The lawyer of the Sunrise Farms, which is an affiliate of Sioux Falls Sonstegard Foods, allegedly stated that the wastewater release happened a few months after the bird flu outbreak which killed 3.8 million chickens. The egg farm also claimed that they never experienced such kind of production issue since they started in the egg farm industry.
The Des Moines Register claimed that the egg industry in Iowa hires approximately 8,000 people. It also contributes around $2 billion in total sales in the industry.
Also, almost 6 years ago, Iowa's egg business affected almost thousands of individuals due to salmonella outbreak. In fact, a study conducted by the Iowa Farm Bureau in 2015 estimated that Iowa's bird flu related deaths reached to $1.2 billion.

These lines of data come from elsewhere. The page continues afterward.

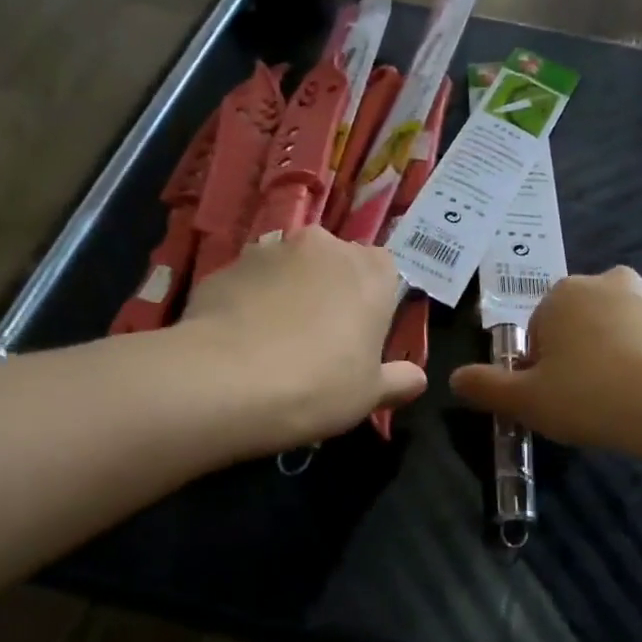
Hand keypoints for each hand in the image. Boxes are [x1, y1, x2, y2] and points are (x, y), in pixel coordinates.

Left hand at [175, 227, 425, 452]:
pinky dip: (249, 304)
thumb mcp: (370, 395)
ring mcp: (269, 251)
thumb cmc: (319, 385)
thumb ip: (398, 381)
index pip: (385, 270)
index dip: (375, 300)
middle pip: (334, 263)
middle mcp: (322, 246)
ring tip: (274, 342)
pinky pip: (248, 284)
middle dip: (330, 291)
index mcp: (370, 271)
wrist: (226, 382)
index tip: (363, 335)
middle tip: (321, 339)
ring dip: (288, 293)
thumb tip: (416, 379)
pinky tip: (240, 343)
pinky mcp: (224, 267)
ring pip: (288, 269)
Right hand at [450, 267, 641, 455]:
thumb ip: (486, 387)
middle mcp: (613, 281)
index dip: (542, 365)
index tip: (555, 396)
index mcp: (566, 294)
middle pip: (584, 322)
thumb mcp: (527, 402)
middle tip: (589, 400)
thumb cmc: (593, 398)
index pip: (540, 328)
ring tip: (630, 401)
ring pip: (628, 328)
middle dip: (583, 354)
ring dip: (623, 354)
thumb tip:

But an on-site farm manager denied the issue. He claimed that he had known the whole story behind the wastewater spill, but the DNR still grilled the insider. Moreover, the manager said that following the probe of the DNR agents, he acknowledged telling the farm's night shift workers to dump 12 truckloads of wastewater.
The DNR revealed that each truckload of wastewater holds as much as 1,500 gallons. With that, the dumping of wastewater made a violation in a section of the Iowa law that prohibits the release of pollutants in waterways.
It also violates an administrative regulation of DNR that restricts farms from dumping wastewater contrary to their licenses and banning the wastewater toxic plants, animals, and human life from being discharged. But the Sunrise Farms is still with high hope that the complaints will soon be resolved.
It will also use the process to improve the issues raised by Eldon McAfee and the DNR. The documents submitted by the DNR point out that the farm is allowed to treat and hold wastewater from its egg breaking operations in the lagoons, as reported by the Miami Herald.
Meanwhile, DNR already approved 474 permits for new and expanding livestock farm. They produce an estimated 22 billion gallons of liquid manure annually, most of which is utilized untreated on cropland.